### VORLIEGENDER TEXT
....................

Wichtig ist nur, dass die jeweiligen Maßnahmen in Anbetracht “der unterschiedlichen Eintrittswahrscheinlichkeit und Schwere der Risiken” geeignet(!) sind (Art. 24 Abs. 1 DSGVO). Je äh… geeignetster, desto besser.

Ist die Speicherung zuverlässig genug (vor technischem Ausfall, aber auch gegen unbefugte Zugriffe /Änderungen, Diebstahl usw. ) geschützt? Z. B. zuverlässiger Datenträger, erfahrungsgemäß verfügbar, Zugriffe geschützt und protokolliert. Erst wenn das nicht gut aussieht, müsste man die Schwachstellen ausgleichen, z. B. mit Backups.

D., der zuerst dachte es sollte eine Rechtsgrundlage gefunden werden, Daten nicht zu verartbeiten.

Vom BSI gibt es ein Common Criteria Protection Profile für Software zur Verarbeitung von personenbezogenen Bilddaten. Darin wird zur Frage der Backups zwischen Backup für die Bilddaten und Backup für die Log-Daten unterschieden.
Das BSI empfiehlt für die Bilddaten kein Backup vorzusehen, weil dabei die Gefahr besteht die zulässigen Aufbewahrungsfristen für Bilddaten (nach den Aufsichtsbehörden in der Regel 72 Stunden) zu umgehen.

....................

### EINTRÄGE IM DATENSATZ

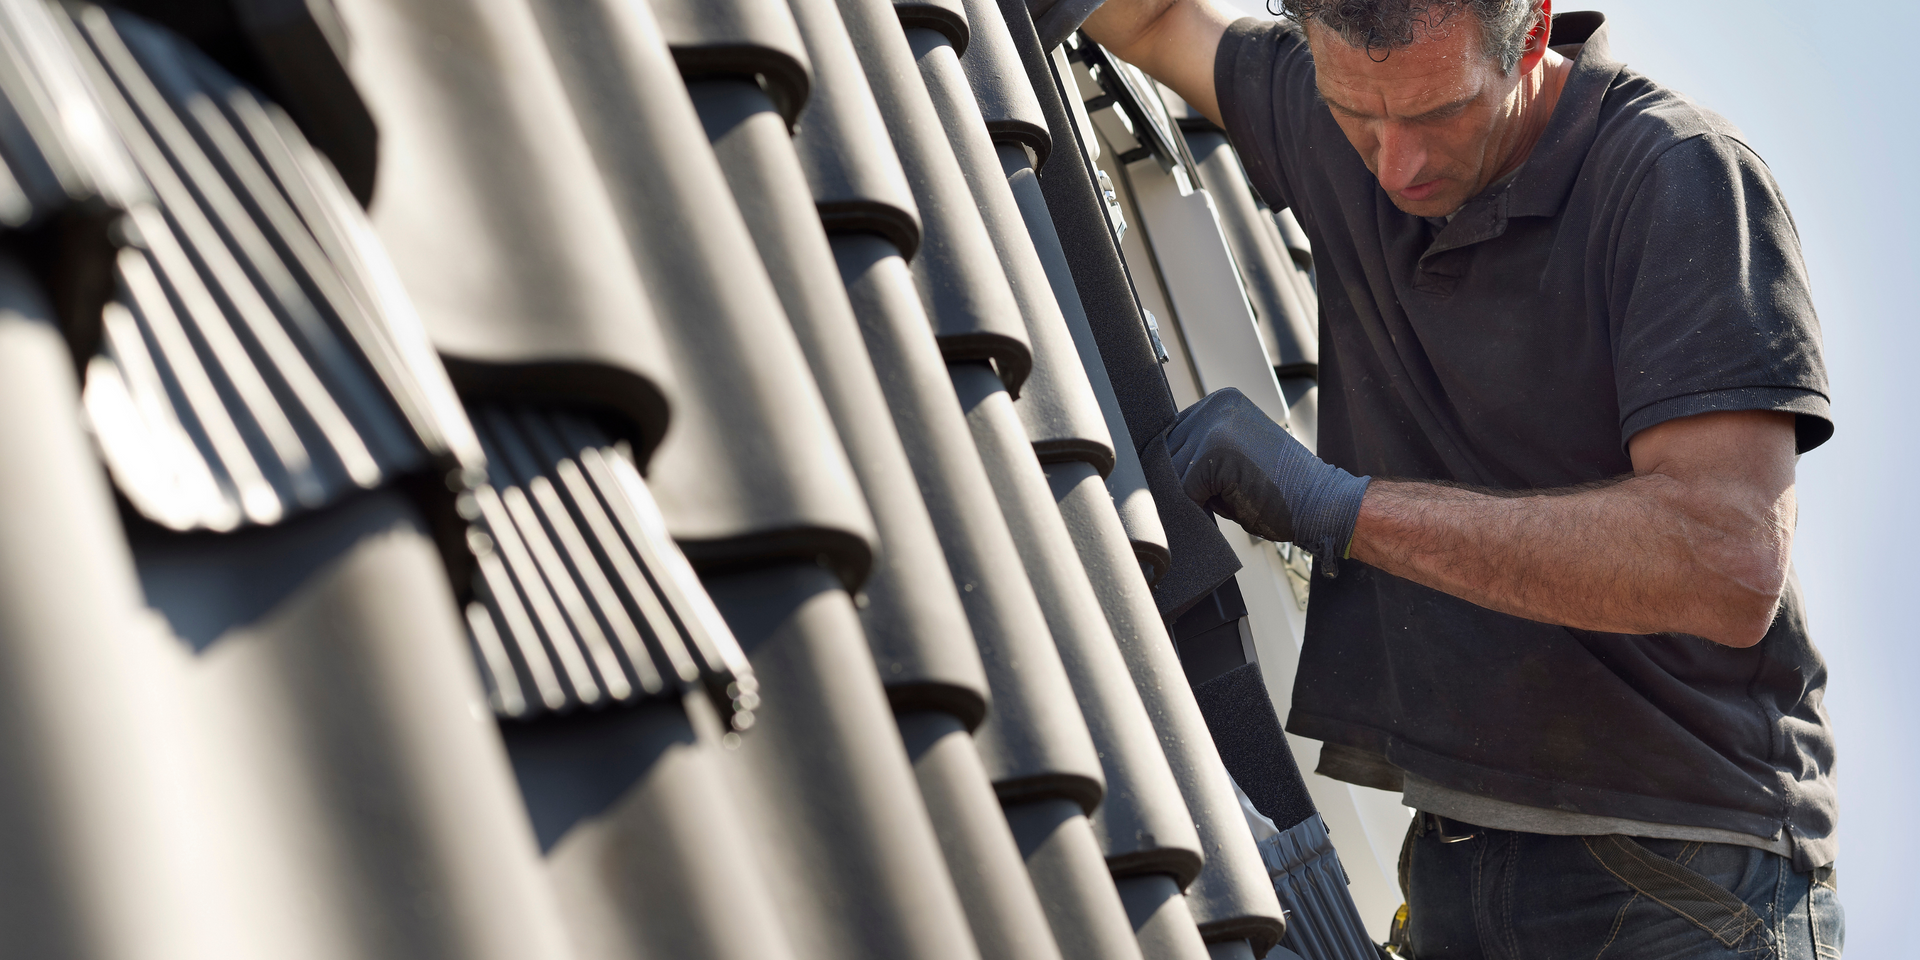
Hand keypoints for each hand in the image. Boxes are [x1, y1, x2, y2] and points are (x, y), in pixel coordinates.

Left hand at [1165, 388, 1369, 565]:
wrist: (1321, 503)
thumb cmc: (1281, 489)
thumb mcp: (1236, 457)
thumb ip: (1202, 452)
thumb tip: (1160, 469)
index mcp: (1222, 401)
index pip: (1174, 436)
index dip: (1181, 468)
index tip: (1195, 487)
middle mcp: (1216, 406)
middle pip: (1167, 450)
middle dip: (1182, 481)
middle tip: (1213, 498)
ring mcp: (1214, 426)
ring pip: (1171, 470)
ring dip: (1189, 494)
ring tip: (1224, 500)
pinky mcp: (1214, 451)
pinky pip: (1183, 488)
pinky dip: (1198, 505)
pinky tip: (1226, 506)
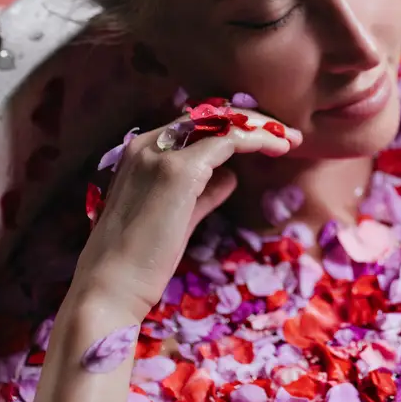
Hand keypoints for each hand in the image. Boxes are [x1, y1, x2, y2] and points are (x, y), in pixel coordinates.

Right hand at [69, 109, 302, 320]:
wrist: (111, 287)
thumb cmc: (139, 262)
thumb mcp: (177, 218)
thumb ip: (203, 194)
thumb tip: (230, 177)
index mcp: (141, 152)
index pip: (195, 124)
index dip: (233, 127)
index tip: (265, 140)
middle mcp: (148, 144)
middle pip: (210, 114)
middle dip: (252, 121)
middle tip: (286, 136)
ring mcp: (162, 154)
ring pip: (223, 121)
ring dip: (261, 127)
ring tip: (290, 141)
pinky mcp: (180, 171)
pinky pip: (230, 140)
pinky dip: (258, 140)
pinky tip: (278, 149)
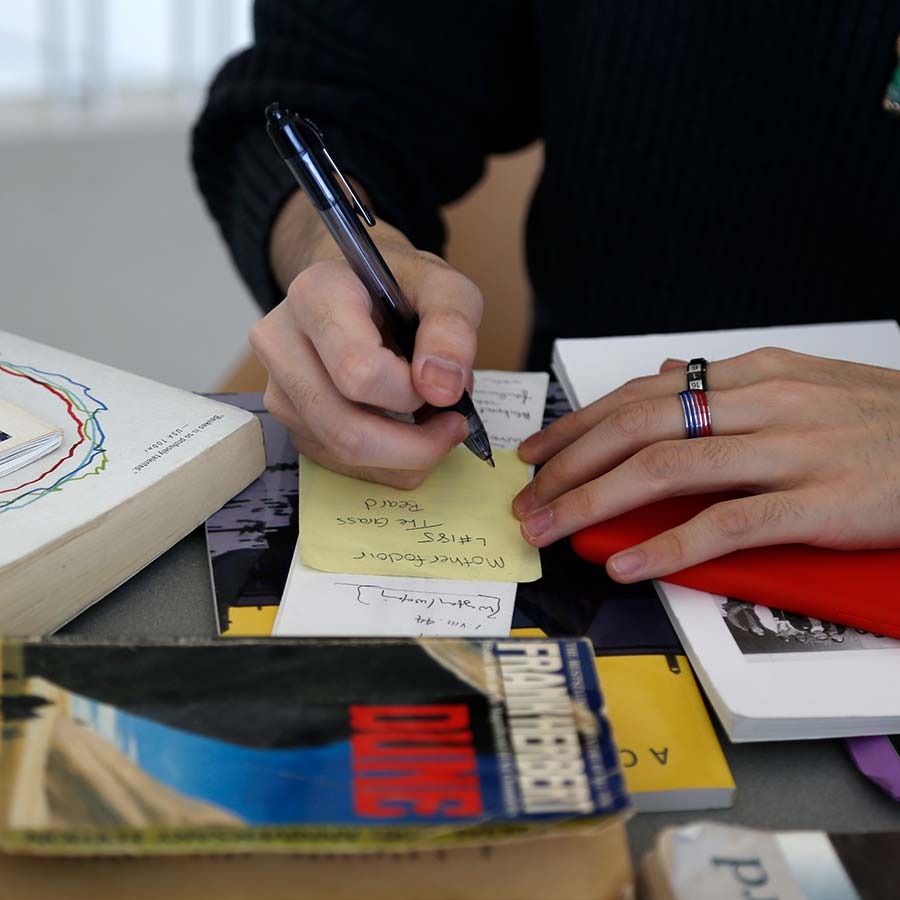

....................

### DETAILS ZUR AUFGABE
Fassen Sie den Absatz des vorliegenden Textes, der mit „Vom BSI gibt es“ beginnt, als knappe Stichpunktliste zusammen und behalten Sie dabei seine wesentlichen Angaben bei. Die Einträge stammen aus einer anderen Quelle als der Text.

### ERGEBNIS DER AUFGABE
- Das BSI bietet ein Common Criteria Protection Profile für Software zur Verarbeitung personenbezogener Bilddaten an.
- Beim Backup unterscheidet es zwischen Bilddaten und Log-Daten.
- Für Bilddaten empfiehlt das BSI kein Backup, da sonst die zulässigen Aufbewahrungsfristen umgangen werden könnten. Nach den Aufsichtsbehörden betragen diese in der Regel 72 Stunden.